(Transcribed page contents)
────────────────────────────────────────

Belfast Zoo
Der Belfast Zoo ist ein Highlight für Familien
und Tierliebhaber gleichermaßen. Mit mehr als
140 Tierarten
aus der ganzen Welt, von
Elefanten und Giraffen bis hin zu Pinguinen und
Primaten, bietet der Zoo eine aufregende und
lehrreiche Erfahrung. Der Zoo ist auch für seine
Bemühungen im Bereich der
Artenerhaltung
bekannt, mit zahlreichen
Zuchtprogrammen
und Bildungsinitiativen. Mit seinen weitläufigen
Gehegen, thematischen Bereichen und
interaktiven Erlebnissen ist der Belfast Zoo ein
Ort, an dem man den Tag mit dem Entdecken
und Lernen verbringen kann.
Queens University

────────────────────────────────────────

## What this task involves:
Locate every line in the data that contains the string "Belfast", and copy each of those lines out.

## Exercise output:
Belfast Zoo
Der Belfast Zoo ist ein Highlight für Familien
interaktiven Erlebnissen ist der Belfast Zoo ein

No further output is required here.